Write all of the entries out again exactly, but not the images.

[[ STUDY MATERIAL open ]]

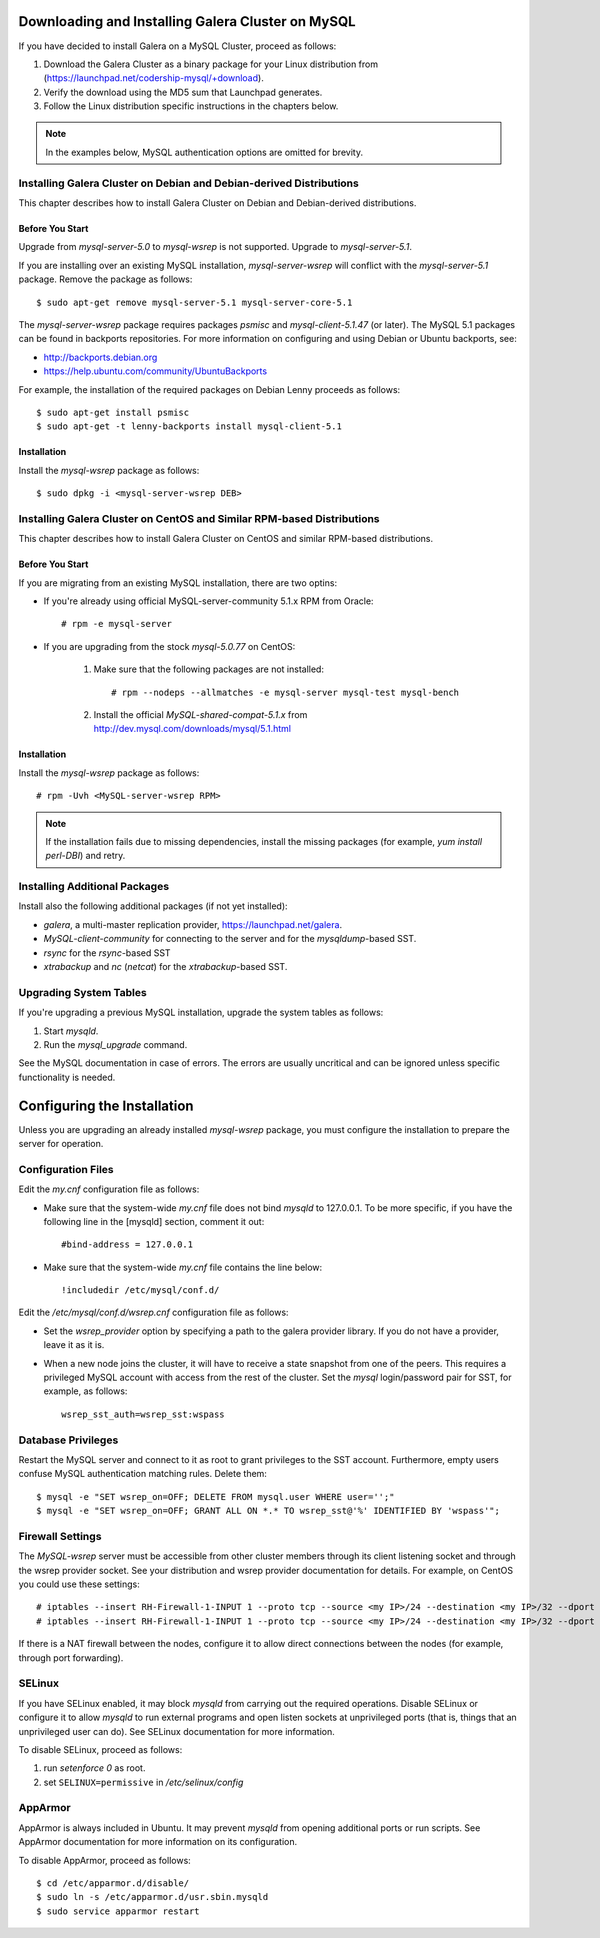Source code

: ======================================================
 Downloading and Installing Galera Cluster on MySQL
======================================================
.. _`Downloading and Installing Galera Cluster on MySQL`:
.. index::
   pair: Installation; Galera Cluster on MySQL

If you have decided to install Galera on a MySQL Cluster,
proceed as follows:

1. Download the Galera Cluster as a binary package for your
   Linux distribution from (https://launchpad.net/codership-mysql/+download).
2. Verify the download using the MD5 sum that Launchpad generates.
3. Follow the Linux distribution specific instructions in the
   chapters below.

.. note:: In the examples below, MySQL authentication options
          are omitted for brevity.

---------------------------------------------------------------------
Installing Galera Cluster on Debian and Debian-derived Distributions
---------------------------------------------------------------------

This chapter describes how to install Galera Cluster on Debian
and Debian-derived distributions.

Before You Start
================

Upgrade from *mysql-server-5.0* to *mysql-wsrep* is not supported.
Upgrade to *mysql-server-5.1*.

If you are installing over an existing MySQL installation,
*mysql-server-wsrep* will conflict with the
*mysql-server-5.1* package. Remove the package as follows::

    $ sudo apt-get remove mysql-server-5.1 mysql-server-core-5.1

The *mysql-server-wsrep* package requires packages *psmisc* and
*mysql-client-5.1.47* (or later). The MySQL 5.1 packages can be
found in backports repositories. For more information on configuring
and using Debian or Ubuntu backports, see:

- http://backports.debian.org
- https://help.ubuntu.com/community/UbuntuBackports

For example, the installation of the required packages on Debian
Lenny proceeds as follows::

    $ sudo apt-get install psmisc
    $ sudo apt-get -t lenny-backports install mysql-client-5.1

Installation
=============
Install the *mysql-wsrep* package as follows::

    $ sudo dpkg -i <mysql-server-wsrep DEB>

------------------------------------------------------------------------
Installing Galera Cluster on CentOS and Similar RPM-based Distributions
------------------------------------------------------------------------

This chapter describes how to install Galera Cluster on CentOS and
similar RPM-based distributions.

Before You Start
================

If you are migrating from an existing MySQL installation, there are two optins:

- If you're already using official MySQL-server-community 5.1.x RPM from
  Oracle::

     # rpm -e mysql-server

- If you are upgrading from the stock *mysql-5.0.77* on CentOS:

     1. Make sure that the following packages are not installed::
     
	      # rpm --nodeps --allmatches -e mysql-server mysql-test mysql-bench

     2. Install the official *MySQL-shared-compat-5.1.x* from
        http://dev.mysql.com/downloads/mysql/5.1.html


Installation
=============

Install the *mysql-wsrep* package as follows::

   # rpm -Uvh <MySQL-server-wsrep RPM>

.. note:: If the installation fails due to missing dependencies,
          install the missing packages (for example, *yum install perl-DBI*)
          and retry.

-------------------------------
Installing Additional Packages
-------------------------------

Install also the following additional packages (if not yet installed):

- *galera*, a multi-master replication provider, https://launchpad.net/galera.
- *MySQL-client-community* for connecting to the server and for the
  *mysqldump*-based SST.
- *rsync* for the *rsync*-based SST
- *xtrabackup* and *nc* (*netcat*) for the *xtrabackup*-based SST.

-----------------------
Upgrading System Tables
-----------------------

If you're upgrading a previous MySQL installation, upgrade the
system tables as follows:

1. Start *mysqld*.
2. Run the *mysql_upgrade* command.

See the MySQL documentation in case of errors. The errors are
usually uncritical and can be ignored unless specific functionality
is needed.

=============================
Configuring the Installation
=============================

Unless you are upgrading an already installed *mysql-wsrep*
package, you must configure the installation to prepare the
server for operation.

--------------------
Configuration Files
--------------------

Edit the *my.cnf* configuration file as follows:

- Make sure that the system-wide *my.cnf* file does not bind *mysqld*
  to 127.0.0.1. To be more specific, if you have the following line
  in the [mysqld] section, comment it out::

      #bind-address = 127.0.0.1

- Make sure that the system-wide *my.cnf* file contains the line below::
  
    !includedir /etc/mysql/conf.d/

Edit the */etc/mysql/conf.d/wsrep.cnf* configuration file as follows:

- Set the *wsrep_provider* option by specifying a path to the galera 
  provider library. If you do not have a provider, leave it as it is.
- When a new node joins the cluster, it will have to receive a state
  snapshot from one of the peers. This requires a privileged MySQL
  account with access from the rest of the cluster. Set the *mysql*
  login/password pair for SST, for example, as follows::

      wsrep_sst_auth=wsrep_sst:wspass

---------------------
Database Privileges
---------------------

Restart the MySQL server and connect to it as root to grant privileges
to the SST account. Furthermore, empty users confuse MySQL authentication
matching rules. Delete them::

    $ mysql -e "SET wsrep_on=OFF; DELETE FROM mysql.user WHERE user='';"
    $ mysql -e "SET wsrep_on=OFF; GRANT ALL ON *.* TO wsrep_sst@'%' IDENTIFIED BY 'wspass'";

------------------
Firewall Settings
------------------

The *MySQL-wsrep* server must be accessible from other cluster members through
its client listening socket and through the wsrep provider socket. See your
distribution and wsrep provider documentation for details. For example, on
CentOS you could use these settings::

    # iptables --insert RH-Firewall-1-INPUT 1 --proto tcp --source <my IP>/24 --destination <my IP>/32 --dport 3306 -j ACCEPT
    # iptables --insert RH-Firewall-1-INPUT 1 --proto tcp --source <my IP>/24 --destination <my IP>/32 --dport 4567 -j ACCEPT

If there is a NAT firewall between the nodes, configure it to allow
direct connections between the nodes (for example, through port forwarding).

--------
SELinux
--------

If you have SELinux enabled, it may block *mysqld* from carrying out the
required operations. Disable SELinux or configure it to allow *mysqld*
to run external programs and open listen sockets at unprivileged ports
(that is, things that an unprivileged user can do). See SELinux
documentation for more information.

To disable SELinux, proceed as follows:

1) run *setenforce 0* as root.
2) set ``SELINUX=permissive`` in  */etc/selinux/config*

---------
AppArmor
---------

AppArmor is always included in Ubuntu. It may prevent *mysqld* from
opening additional ports or run scripts. See AppArmor documentation
for more information on its configuration.

To disable AppArmor, proceed as follows::

    $ cd /etc/apparmor.d/disable/
    $ sudo ln -s /etc/apparmor.d/usr.sbin.mysqld
    $ sudo service apparmor restart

[[ STUDY MATERIAL closed ]]

RESULT →
Source code

: ======================================================
 Downloading and Installing Galera Cluster on MySQL
======================================================
.. _`Downloading and Installing Galera Cluster on MySQL`:
.. index::
   pair: Installation; Galera Cluster on MySQL

If you have decided to install Galera on a MySQL Cluster,
proceed as follows:

1. Download the Galera Cluster as a binary package for your
   Linux distribution from (https://launchpad.net/codership-mysql/+download).
2. Verify the download using the MD5 sum that Launchpad generates.
3. Follow the Linux distribution specific instructions in the
   chapters below.

.. note:: In the examples below, MySQL authentication options
          are omitted for brevity.

---------------------------------------------------------------------
Installing Galera Cluster on Debian and Debian-derived Distributions
---------------------------------------------------------------------

This chapter describes how to install Galera Cluster on Debian
and Debian-derived distributions.

Before You Start
================

Upgrade from *mysql-server-5.0* to *mysql-wsrep* is not supported.
Upgrade to *mysql-server-5.1*.

If you are installing over an existing MySQL installation,
*mysql-server-wsrep* will conflict with the
*mysql-server-5.1* package. Remove the package as follows::

    $ sudo apt-get remove mysql-server-5.1 mysql-server-core-5.1

The *mysql-server-wsrep* package requires packages *psmisc* and
*mysql-client-5.1.47* (or later). The MySQL 5.1 packages can be
found in backports repositories. For more information on configuring
and using Debian or Ubuntu backports, see:

- http://backports.debian.org
- https://help.ubuntu.com/community/UbuntuBackports

For example, the installation of the required packages on Debian
Lenny proceeds as follows::

    $ sudo apt-get install psmisc
    $ sudo apt-get -t lenny-backports install mysql-client-5.1

Installation
=============
Install the *mysql-wsrep* package as follows::

    $ sudo dpkg -i <mysql-server-wsrep DEB>

------------------------------------------------------------------------
Installing Galera Cluster on CentOS and Similar RPM-based Distributions
------------------------------------------------------------------------

This chapter describes how to install Galera Cluster on CentOS and
similar RPM-based distributions.

Before You Start
================

If you are migrating from an existing MySQL installation, there are two optins:

- If you're already using official MySQL-server-community 5.1.x RPM from
  Oracle::

     # rpm -e mysql-server

- If you are upgrading from the stock *mysql-5.0.77* on CentOS:

     1. Make sure that the following packages are not installed::
     
	      # rpm --nodeps --allmatches -e mysql-server mysql-test mysql-bench

     2. Install the official *MySQL-shared-compat-5.1.x* from
        http://dev.mysql.com/downloads/mysql/5.1.html


Installation
=============

Install the *mysql-wsrep* package as follows::

   # rpm -Uvh <MySQL-server-wsrep RPM>

.. note:: If the installation fails due to missing dependencies,
          install the missing packages (for example, *yum install perl-DBI*)
          and retry.

-------------------------------
Installing Additional Packages
-------------------------------

Install also the following additional packages (if not yet installed):

- *galera*, a multi-master replication provider, https://launchpad.net/galera.
- *MySQL-client-community* for connecting to the server and for the
  *mysqldump*-based SST.
- *rsync* for the *rsync*-based SST
- *xtrabackup* and *nc* (*netcat*) for the *xtrabackup*-based SST.

-----------------------
Upgrading System Tables
-----------------------

If you're upgrading a previous MySQL installation, upgrade the
system tables as follows:

1. Start *mysqld*.
2. Run the *mysql_upgrade* command.

See the MySQL documentation in case of errors. The errors are
usually uncritical and can be ignored unless specific functionality
is needed.

=============================
Configuring the Installation
=============================

Unless you are upgrading an already installed *mysql-wsrep*
package, you must configure the installation to prepare the
server for operation.

--------------------
Configuration Files
--------------------

Edit the *my.cnf* configuration file as follows:

- Make sure that the system-wide *my.cnf* file does not bind *mysqld*
  to 127.0.0.1. To be more specific, if you have the following line
  in the [mysqld] section, comment it out::

      #bind-address = 127.0.0.1

- Make sure that the system-wide *my.cnf* file contains the line below::
  
    !includedir /etc/mysql/conf.d/

Edit the */etc/mysql/conf.d/wsrep.cnf* configuration file as follows:

- Set the *wsrep_provider* option by specifying a path to the galera 
  provider library. If you do not have a provider, leave it as it is.
- When a new node joins the cluster, it will have to receive a state
  snapshot from one of the peers. This requires a privileged MySQL
  account with access from the rest of the cluster. Set the *mysql*
  login/password pair for SST, for example, as follows::

      wsrep_sst_auth=wsrep_sst:wspass

---------------------
Database Privileges
---------------------

Restart the MySQL server and connect to it as root to grant privileges
to the SST account. Furthermore, empty users confuse MySQL authentication
matching rules. Delete them::

    $ mysql -e "SET wsrep_on=OFF; DELETE FROM mysql.user WHERE user='';"
    $ mysql -e "SET wsrep_on=OFF; GRANT ALL ON *.* TO wsrep_sst@'%' IDENTIFIED BY 'wspass'";

------------------
Firewall Settings
------------------

The *MySQL-wsrep* server must be accessible from other cluster members through
its client listening socket and through the wsrep provider socket. See your
distribution and wsrep provider documentation for details. For example, on
CentOS you could use these settings::

    # iptables --insert RH-Firewall-1-INPUT 1 --proto tcp --source <my IP>/24 --destination <my IP>/32 --dport 3306 -j ACCEPT
    # iptables --insert RH-Firewall-1-INPUT 1 --proto tcp --source <my IP>/24 --destination <my IP>/32 --dport 4567 -j ACCEPT

If there is a NAT firewall between the nodes, configure it to allow
direct connections between the nodes (for example, through port forwarding).

--------
SELinux
--------

If you have SELinux enabled, it may block *mysqld* from carrying out the
required operations. Disable SELinux or configure it to allow *mysqld*
to run external programs and open listen sockets at unprivileged ports
(that is, things that an unprivileged user can do). See SELinux
documentation for more information.

To disable SELinux, proceed as follows:

1) run *setenforce 0* as root.
2) set ``SELINUX=permissive`` in  */etc/selinux/config*

---------
AppArmor
---------

AppArmor is always included in Ubuntu. It may prevent *mysqld* from
opening additional ports or run scripts. See AppArmor documentation
for more information on its configuration.

To disable AppArmor, proceed as follows::

    $ cd /etc/apparmor.d/disable/
    $ sudo ln -s /etc/apparmor.d/usr.sbin.mysqld
    $ sudo service apparmor restart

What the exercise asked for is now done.